Knock, Knock. It’s a 9-Foot Man-Eating Alligator at the Door
When a Florida homeowner answered his door earlier this month, a hormonal reptile chomped down on his leg
Scot Hollingsworth was just minding his own business, watching a little television with his wife, when he heard something at the door. “I jumped up and headed over…and barely got out the door and got my leg clamped on,” said the Daytona Beach man in an interview with ClickOrlando. Clamped on, in fact, by a 9-foot alligator that had scurried up onto the homeowner’s porch and managed to bump the door in a way that got Hollingsworth to answer. (Hello? Who is it? Owww!)
Hollingsworth, 56, was bitten on the upper thigh and was taken to the hospital, where he was treated for non-life-threatening injuries. Here’s the video from ClickOrlando:
Apparently, spring is a big time for altercations between alligators and people, and it all has to do with hormones, says reptile specialist Frank Robb, who spoke with ClickOrlando. “Their hormones, which are actually very similar to ours, ramp up twice a year.” That seems low to me, but he’s the expert. Robb went on to say that this hormone ramping “coincides with spring and fall.” Referring to spring specifically, the expert, who has more than 30 years experience, added that the more the season progresses, “the more you see them walking around doing stuff.”
A reporter for en.as.com wrote that Gatorland park director Mike Hileman “believes that education is the key to living with predators nearly nine feet in length.” For example, learning to tell the difference between a knock and a bump. (The article didn’t say what Hileman thinks is the key to living with predators over 9 feet long, but judging by his Youtube channel, inviting them to your birthday party probably something to do with it.)

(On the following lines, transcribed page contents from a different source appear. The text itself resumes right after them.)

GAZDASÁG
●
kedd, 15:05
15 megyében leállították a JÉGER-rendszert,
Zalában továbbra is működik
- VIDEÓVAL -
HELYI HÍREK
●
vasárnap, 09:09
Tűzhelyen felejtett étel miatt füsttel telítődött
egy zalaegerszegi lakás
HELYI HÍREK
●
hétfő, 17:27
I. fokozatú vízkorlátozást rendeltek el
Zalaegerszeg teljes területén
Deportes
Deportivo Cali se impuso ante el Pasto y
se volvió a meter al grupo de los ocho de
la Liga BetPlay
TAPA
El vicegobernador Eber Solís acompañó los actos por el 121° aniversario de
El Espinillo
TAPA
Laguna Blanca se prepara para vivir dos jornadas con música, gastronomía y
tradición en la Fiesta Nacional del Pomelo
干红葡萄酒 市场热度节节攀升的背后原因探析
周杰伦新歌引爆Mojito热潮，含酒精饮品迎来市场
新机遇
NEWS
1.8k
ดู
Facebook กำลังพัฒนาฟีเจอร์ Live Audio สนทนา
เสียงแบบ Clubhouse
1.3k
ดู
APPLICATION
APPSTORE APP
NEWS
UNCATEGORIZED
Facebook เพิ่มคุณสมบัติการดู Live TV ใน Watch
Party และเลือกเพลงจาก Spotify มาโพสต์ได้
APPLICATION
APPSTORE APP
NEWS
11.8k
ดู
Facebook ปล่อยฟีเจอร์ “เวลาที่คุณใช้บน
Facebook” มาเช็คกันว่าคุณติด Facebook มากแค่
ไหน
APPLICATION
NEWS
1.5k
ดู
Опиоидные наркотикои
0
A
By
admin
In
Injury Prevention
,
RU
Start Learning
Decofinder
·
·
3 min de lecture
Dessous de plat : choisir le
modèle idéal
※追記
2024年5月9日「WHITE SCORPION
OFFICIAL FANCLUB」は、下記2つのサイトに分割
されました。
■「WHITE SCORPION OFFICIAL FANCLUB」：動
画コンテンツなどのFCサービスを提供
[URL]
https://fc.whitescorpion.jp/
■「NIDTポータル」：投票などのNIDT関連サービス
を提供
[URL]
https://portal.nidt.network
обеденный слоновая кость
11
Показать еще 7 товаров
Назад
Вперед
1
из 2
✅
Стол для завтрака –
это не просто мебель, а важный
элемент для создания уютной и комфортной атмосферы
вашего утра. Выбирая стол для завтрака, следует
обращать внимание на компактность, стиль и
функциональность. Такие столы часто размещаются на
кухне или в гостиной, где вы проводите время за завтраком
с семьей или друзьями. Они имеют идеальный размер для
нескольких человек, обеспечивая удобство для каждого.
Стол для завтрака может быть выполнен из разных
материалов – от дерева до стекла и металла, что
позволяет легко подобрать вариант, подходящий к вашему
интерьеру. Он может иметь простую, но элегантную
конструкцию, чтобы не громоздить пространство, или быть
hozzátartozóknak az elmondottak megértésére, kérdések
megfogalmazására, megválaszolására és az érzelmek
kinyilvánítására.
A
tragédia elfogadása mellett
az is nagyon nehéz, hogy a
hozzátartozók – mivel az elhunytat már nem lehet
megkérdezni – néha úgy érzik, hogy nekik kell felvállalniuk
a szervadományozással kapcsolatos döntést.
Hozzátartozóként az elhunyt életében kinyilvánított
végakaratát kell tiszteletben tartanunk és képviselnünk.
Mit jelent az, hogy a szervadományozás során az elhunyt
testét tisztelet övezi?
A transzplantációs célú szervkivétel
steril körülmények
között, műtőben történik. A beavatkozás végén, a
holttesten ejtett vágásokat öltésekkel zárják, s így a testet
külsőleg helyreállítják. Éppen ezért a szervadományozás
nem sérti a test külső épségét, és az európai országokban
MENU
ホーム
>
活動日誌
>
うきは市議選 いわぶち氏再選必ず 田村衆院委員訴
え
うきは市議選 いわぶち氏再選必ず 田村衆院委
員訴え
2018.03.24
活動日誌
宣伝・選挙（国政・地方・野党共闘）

In any case, the gator at the door of the Daytona Beach home this month was ultimately euthanized by the FWPD, which Hollingsworth wasn’t thrilled about, despite the rude greeting he was given. “I worked on a farm growing up and have been out in the wildlife my whole life,” he told ClickOrlando. “I love seeing the animals, but not that close. It was a little too close for me.” Especially with the hormones and all.